長谷川: (法人実効税率引き下げの)タイミングをどうするかは政治判断の部分が大きい。一企業経営者としては、日本が不利な状況にずっと置かれていることは、個々の企業の競争力上好ましくない。同じ営業利益を上げても純利益あるいはキャッシュフローが(法人実効税率の低い国の企業とは)まったく異なり、将来への投資意欲やM&A実行の際の資金力に直結するため、競争力上不利な立場に置かれることは、企業としては是正してほしいと考える。同時に、日本の長年の課題である対内直接投資について、OECD諸国の中でもGDP比一桁の先進国は日本しかない。高齢化や人口減少が進み、これについては当面の迅速な解決が望めない中では、もちろん国内の企業がしっかりと頑張ることも大事だが、海外から見て投資に魅力的な市場環境を整えることも重要である。幸い、いま再び日本が見直され、日本の市場の魅力が経済の浮揚とともに注目されている状況にあるため、然るべきタイミングで法人実効税率についても競争力を担保する方向に持っていけば、さらに弾みがつく一つの要素になると思う。
Q: 消費税率引き上げについて、安倍晋三首相が10月1日か2日に決断されると言われている。代表幹事は、首相がどのように判断されるとお考えか。また、増税後の景気の腰折れが懸念されており、経済対策で5兆円規模とも言われているが、所感を伺いたい。
長谷川: 報道によると(10月上旬に首相が判断されると)言われており、それが事実だとすれば、いろいろとよく考えられ、知恵を絞られたと思う。景気腰折れの懸念があり、消費税の上げ幅について、景気が必ずしも安定的に上昇していることが確認できていない段階では、少し抑えるべきとの有識者の意見もあった。そのようなことも加味した結果、報道通りであれば、法律の修正が必要ない形で3%上げられ、そのうち2%に相当する部分は補正予算として景気刺激に使うとすれば、その一年間は実質1%の消費税引き上げとなる。

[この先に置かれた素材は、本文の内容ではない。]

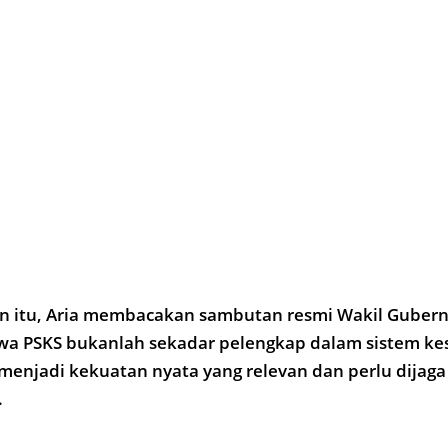
 itu, Aria membacakan sambutan resmi Wakil Gubern
 PSKS bukanlah sekadar pelengkap dalam sistem ke
 menjadi kekuatan nyata yang relevan dan perlu dijaga
.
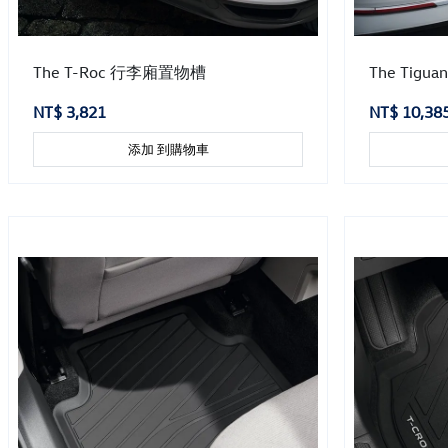
The T-Roc 行李廂置物槽
The Tig
NT$ 3,821
NT$ 10,38
添加 到購物車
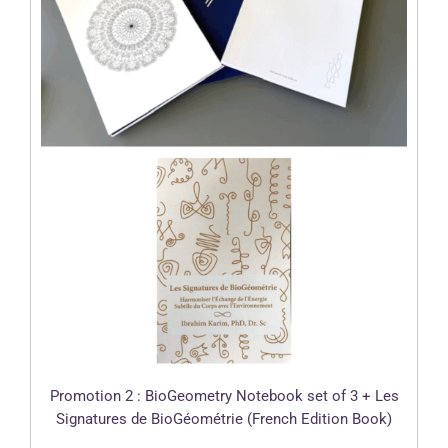
Promotion 2 : BioGeometry Notebook set of 3 + Les
Signatures de BioGéométrie (French Edition Book)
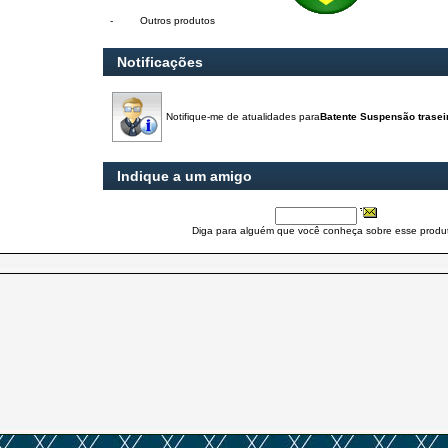
-
Outros produtos
Notificações
Notifique-me de atualidades para
Batente Suspensão traseir
Indique a um amigo
Diga para alguém que você conheça sobre esse produ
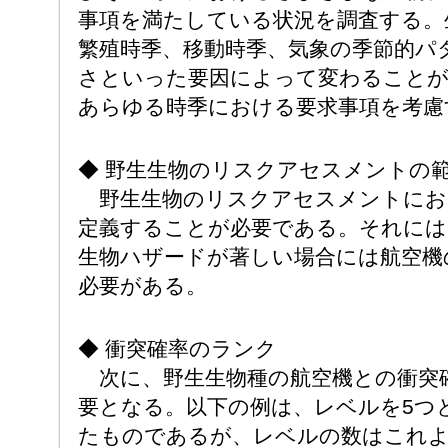
事項を満たしている状況を調査する。
繁殖時季、移動時季、気象の季節的パ
さといった要因によって変わることが
あらゆる時季における要求事項を考慮
◆ 野生生物のリスクアセスメントの
野生生物のリスクアセスメントにお
定義することが必要である。それには
生物ハザードが著しい場合には航空機
必要がある。
◆ 衝突確率のランク
次に、野生生物種の航空機との衝突
要となる。以下の例は、レベルを5つ
たものであるが、レベルの数はこれ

納税者と補正予算の受益者は異なるので個々人には差が出るが、国家の財政としてはそのような形になり、熟慮の末の案だと思う。消費税率引き上げについては、4-6月期GDP改定値も上方修正され、景気の動向の中では予定通り上げられることが望ましいと考えており、首相も予定通り判断されることを希望している。